Performance Tracking data can be integrated into existing fleet management systems through a standard digital interface or through an optional Hatz IoT Dashboard. It can also be retrofit to machine in the field through a plug-and-play IoT module.
“We envision going to market in two different ways,” Hartoonian said. “One is directly to the OEM, so the system is a part of the original equipment right from the factory.
“But also to fleet operators and managers who would like to take advantage of these features by adding the Hatz Digital Solutions to their existing machines.”
ConExpo visitors can check out an IoT Dashboard and hear about Performance Tracking service plans. Hatz will also be presenting its Digital Service Portal (DSP), which is designed as a central platform through which all maintenance and service-related processes can be accessed, and its new HDS²Lite diagnostic tool that allows engine information to be viewed on Android or iOS apps on mobile devices.
Hatz will also provide ConExpo visitors a look at how OEMs and machine operators can move toward a more electric and autonomous future.

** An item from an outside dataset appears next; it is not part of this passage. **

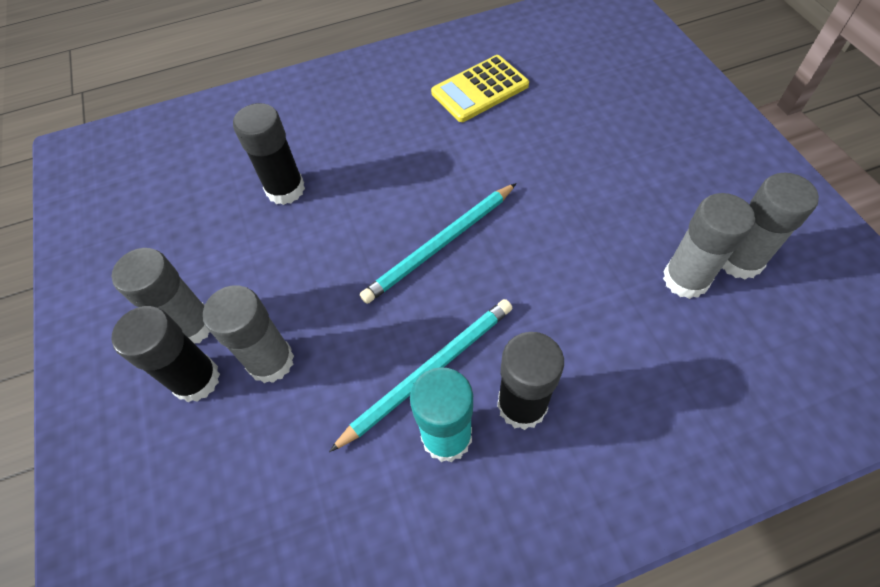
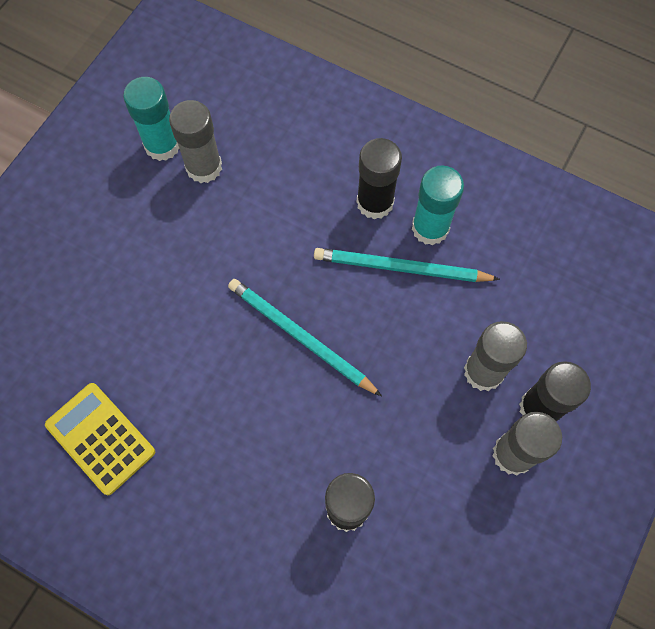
camera: 135 degrees left, 10 degrees up
turquoise pencil [360,183,517,304] -> turquoise pencil turned 150 degrees counterclockwise [228,279,382,396]
yellow calculator [431,55,529,122] -> yellow calculator turned 150 degrees counterclockwise [45,383,155,495]
grey glue stick [722,173,819,279] -> turquoise glue stick [123,77,179,161]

The fiPMG has already been used in hybrid systems in equipment such as mobile light towers and other machines where it can provide engine power or be used to charge batteries as a range extender. Designed to be compact, the units are more than 85% lighter and more compact than conventional generators of the same power.
“We are investing in the hybrid world,” said Hartoonian. “We think hybridization solutions make a lot of sense for construction equipment or any equipment that is used in a commercial setting where all-electric might not be the most economic answer or the or the most user friendly from a duty-cycle standpoint.”
Taking it one step further, Hatz will also demonstrate its Concept Cube machine at ConExpo. The Concept Cube, which is a concept for a remote-controlled electric compaction machine that incorporates a newly conceived and unique electric drive system that Hatz gained from its acquisition of German controls and electronics specialist Inecosys.
“This is another unique chance for Hatz to demonstrate what we’re doing above and beyond engines and to complement our engines,” Hartoonian said. “And it’s showing our ability to integrate different capabilities in things like motor controls.”